§ Activity
Copy every line of the records from the beginning through the line containing "ath forward.", including that line. Leave the pictures out of your copy.

§ Records provided
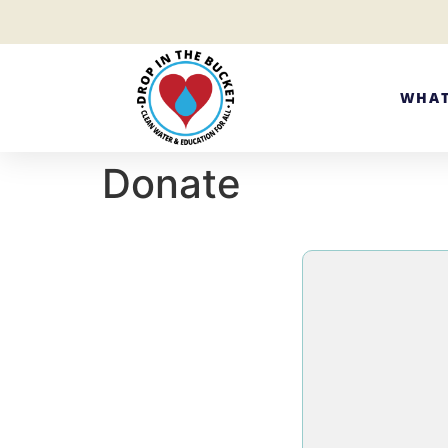
WHAT
Donate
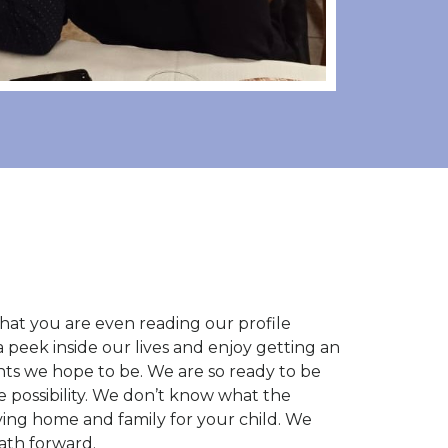
ct that you are even reading our profile
a peek inside our lives and enjoy getting an
nts we hope to be. We are so ready to be
 possibility. We don’t know what the
ving home and family for your child. We
ath forward.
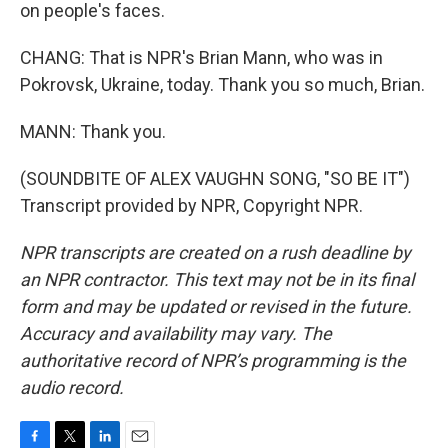
on people's faces.
CHANG: That is NPR's Brian Mann, who was in
Pokrovsk, Ukraine, today. Thank you so much, Brian.
MANN: Thank you.
(SOUNDBITE OF ALEX VAUGHN SONG, "SO BE IT")
Transcript provided by NPR, Copyright NPR.
NPR transcripts are created on a rush deadline by
an NPR contractor. This text may not be in its final
form and may be updated or revised in the future.
Accuracy and availability may vary. The
authoritative record of NPR’s programming is the
audio record.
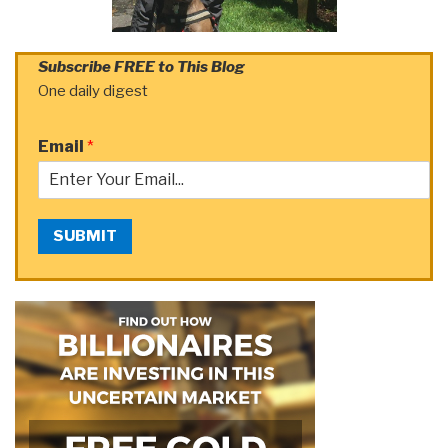
Subscribe FREE to This Blog
One daily digest
Email
*
SUBMIT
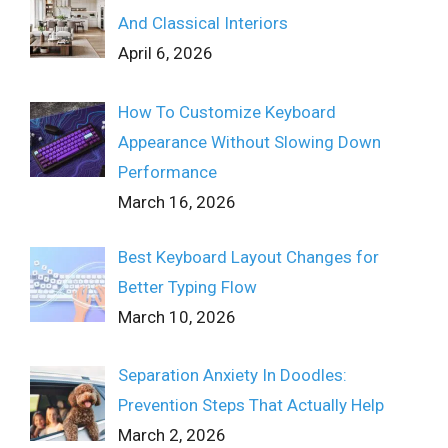
And Classical Interiors
April 6, 2026
How To Customize Keyboard
Appearance Without Slowing Down
Performance
March 16, 2026
Best Keyboard Layout Changes for
Better Typing Flow
March 10, 2026
Separation Anxiety In Doodles:
Prevention Steps That Actually Help
March 2, 2026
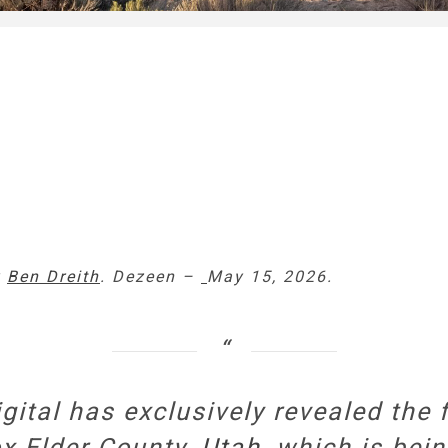
y
Ben Dreith
. Dezeen –
May 15, 2026.
igital has exclusively revealed the 
x Elder County,
Utah
, which is bei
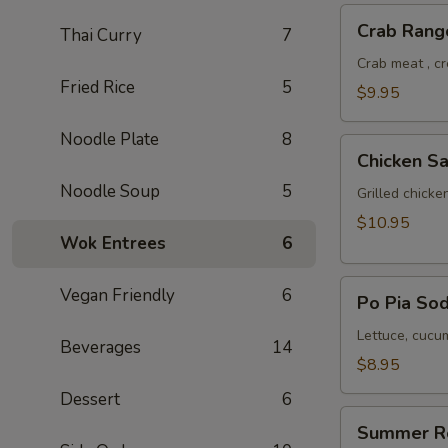
Crab
Crab Rang
Thai Curry
7
Rangoon
Crab meat , c
Fried Rice
5
$9.95
Noodle Plate
8
Chicken
Chicken Sa
Satay
Noodle Soup
5
Grilled chick
$10.95
Wok Entrees
6
Po
Vegan Friendly
6
Po Pia Sod
Pia
Sod
Lettuce, cucum
Beverages
14
(Cold
$8.95
Roll)
Dessert
6
Summer
Summer R
Roll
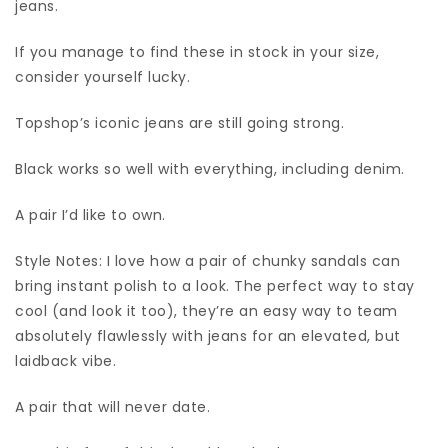
jeans.
If you manage to find these in stock in your size,
consider yourself lucky.
Topshop’s iconic jeans are still going strong.
Black works so well with everything, including denim.
A pair I’d like to own.
Style Notes: I love how a pair of chunky sandals can
bring instant polish to a look. The perfect way to stay
cool (and look it too), they’re an easy way to team
absolutely flawlessly with jeans for an elevated, but
laidback vibe.
A pair that will never date.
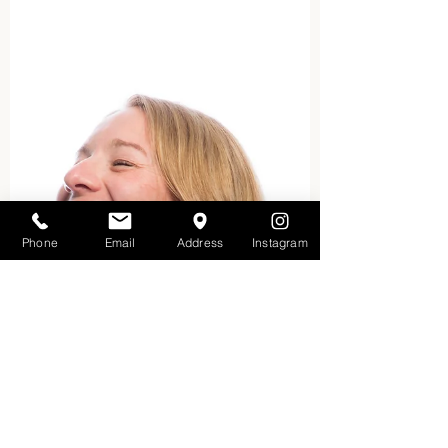
osteopathic diagnosis and
treatment of the physical body’s
structure in...
Phone
Email
Address
Instagram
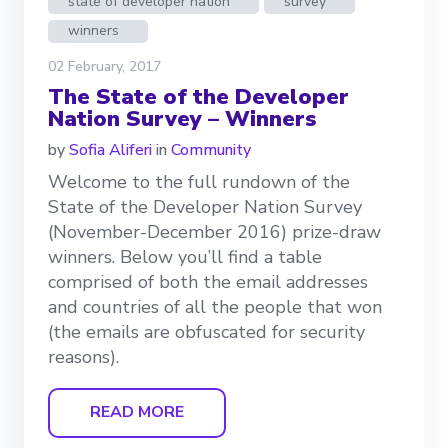
state of developer nation
survey
winners
02 February, 2017
The State of the Developer
Nation Survey – Winners
by
Sofia Aliferi
in
Community
Welcome to the full rundown of the
State of the Developer Nation Survey
(November-December 2016) prize-draw
winners. Below you’ll find a table
comprised of both the email addresses
and countries of all the people that won
(the emails are obfuscated for security
reasons).
READ MORE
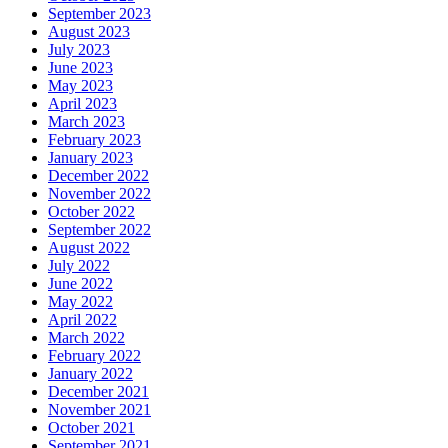
September 2023
August 2023
July 2023
June 2023
May 2023
April 2023
March 2023
February 2023
January 2023
December 2022
November 2022
October 2022
September 2022
August 2022
July 2022
June 2022
May 2022
April 2022
March 2022
February 2022
January 2022
December 2021
November 2021
October 2021
September 2021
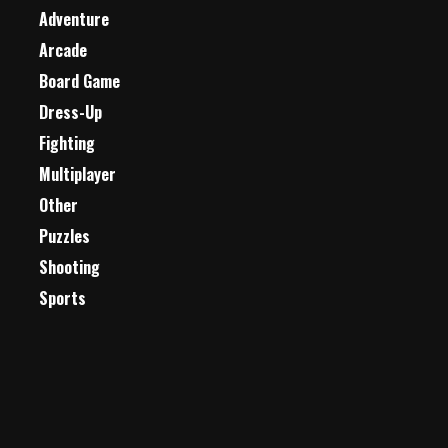
Adventure
Arcade
Board Game
Dress-Up
Fighting
Multiplayer
Other
Puzzles
Shooting
Sports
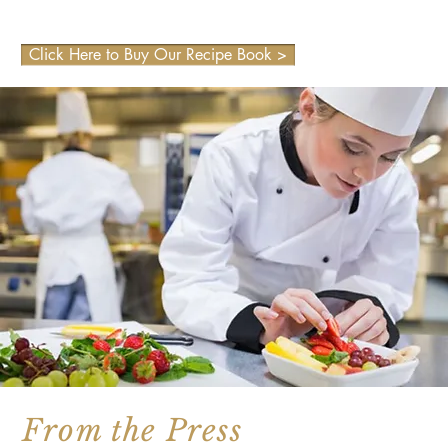
Click Here to Buy Our Recipe Book >
From the Press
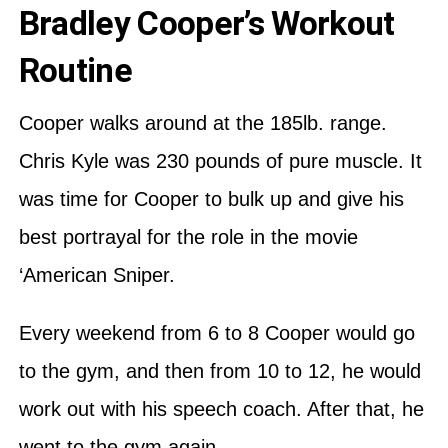
Bradley Cooper’s Workout
Routine
Cooper walks around at the 185lb. range.
Chris Kyle was 230 pounds of pure muscle. It
was time for Cooper to bulk up and give his
best portrayal for the role in the movie
‘American Sniper.
Every weekend from 6 to 8 Cooper would go
to the gym, and then from 10 to 12, he would
work out with his speech coach. After that, he
went to the gym again.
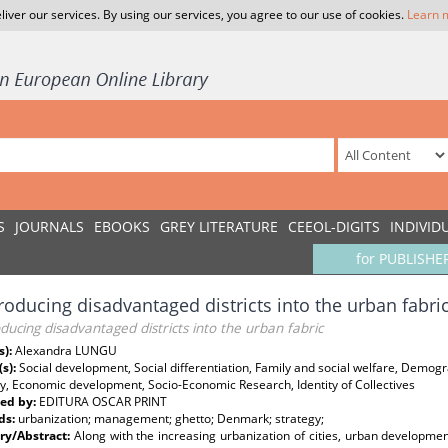
liver our services. By using our services, you agree to our use of cookies.
Learn 
S
JOURNALS
EBOOKS
GREY LITERATURE
CEEOL-DIGITS
INDIVID
for PUBLISHE
roducing disadvantaged districts into the urban fabri
ducing disadvantaged districts into the urban fabric
s):
Alexandra LUNGU
(s):
Social development, Social differentiation, Family and social welfare, Demo
y, Economic development, Socio-Economic Research, Identity of Collectives
ed by:
EDITURA OSCAR PRINT
ds:
urbanization; management; ghetto; Denmark; strategy;
y/Abstract:
Along with the increasing urbanization of cities, urban develop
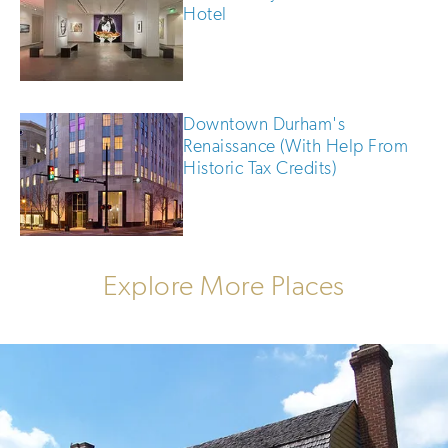
Hotel
Downtown Durham's
Renaissance (With Help From
Historic Tax Credits)
Explore More Places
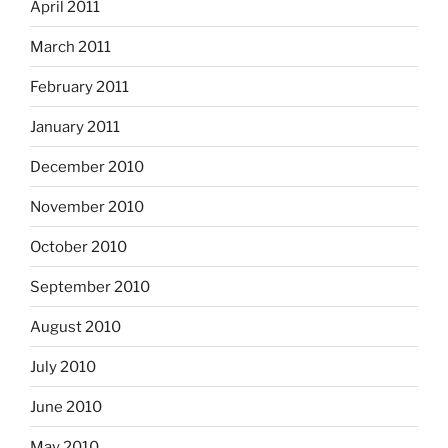
April 2011
March 2011
February 2011
January 2011
December 2010
November 2010
October 2010
September 2010
August 2010
July 2010
June 2010
May 2010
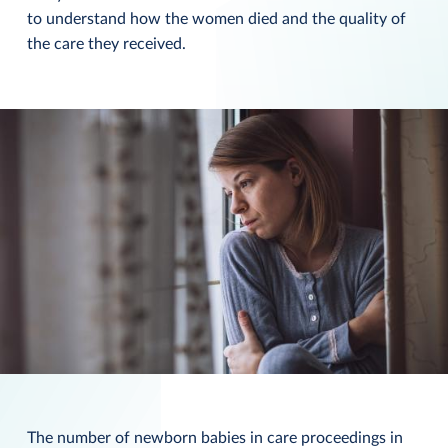
to understand how the women died and the quality of
the care they received.
The number of newborn babies in care proceedings in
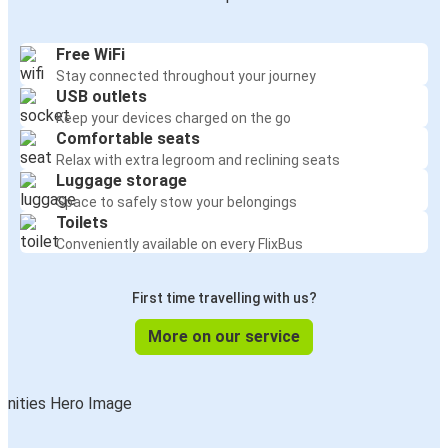
Free WiFi
Stay connected throughout your journey
USB outlets
Keep your devices charged on the go
Comfortable seats
Relax with extra legroom and reclining seats
Luggage storage
Space to safely stow your belongings
Toilets
Conveniently available on every FlixBus
First time travelling with us?
More on our service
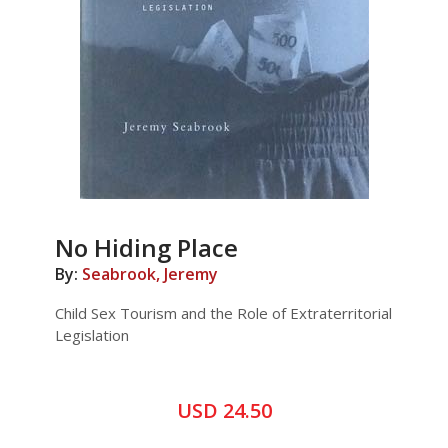
No Hiding Place
By:
Seabrook, Jeremy
Child Sex Tourism and the Role of Extraterritorial
Legislation
USD 24.50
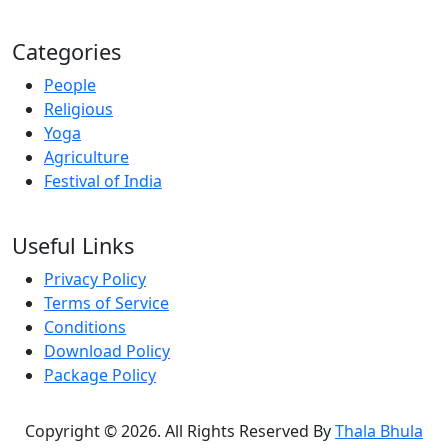
Categories
People
Religious
Yoga
Agriculture
Festival of India
Useful Links
Privacy Policy
Terms of Service
Conditions
Download Policy
Package Policy
Copyright © 2026. All Rights Reserved By
Thala Bhula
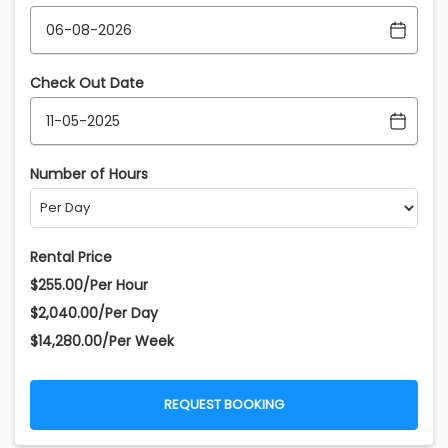
Check Out Date
Number of Hours
Rental Price
$255.00/Per Hour
$2,040.00/Per Day
$14,280.00/Per Week
REQUEST BOOKING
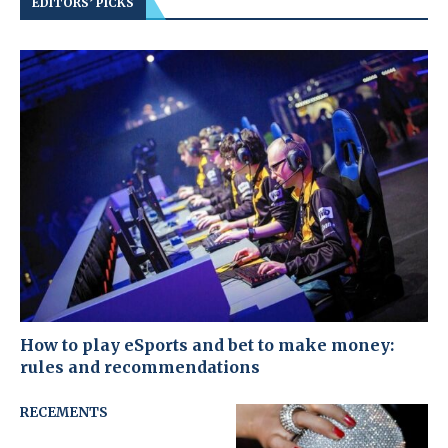
EDITORS’ PICKS
How to play eSports and bet to make money:
rules and recommendations
RECEMENTS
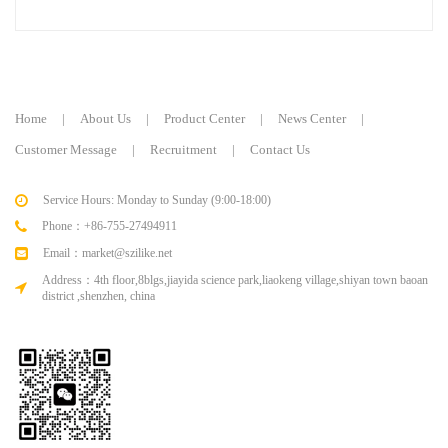
keyboard
keyboard
Home
|
About Us
|
Product Center
|
News Center
|
Customer Message
|
Recruitment
|
Contact Us
Service Hours: Monday to Sunday (9:00-18:00)
Phone：+86-755-27494911
Email：market@szilike.net
Address：4th floor,8blgs,jiayida science park,liaokeng village,shiyan town baoan
district ,shenzhen, china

§ Output for this exercise
WHAT
Donate
ct that you are even reading our profile
a peek inside our lives and enjoy getting an
nts we hope to be. We are so ready to be
 possibility. We don’t know what the
ving home and family for your child. We
ath forward.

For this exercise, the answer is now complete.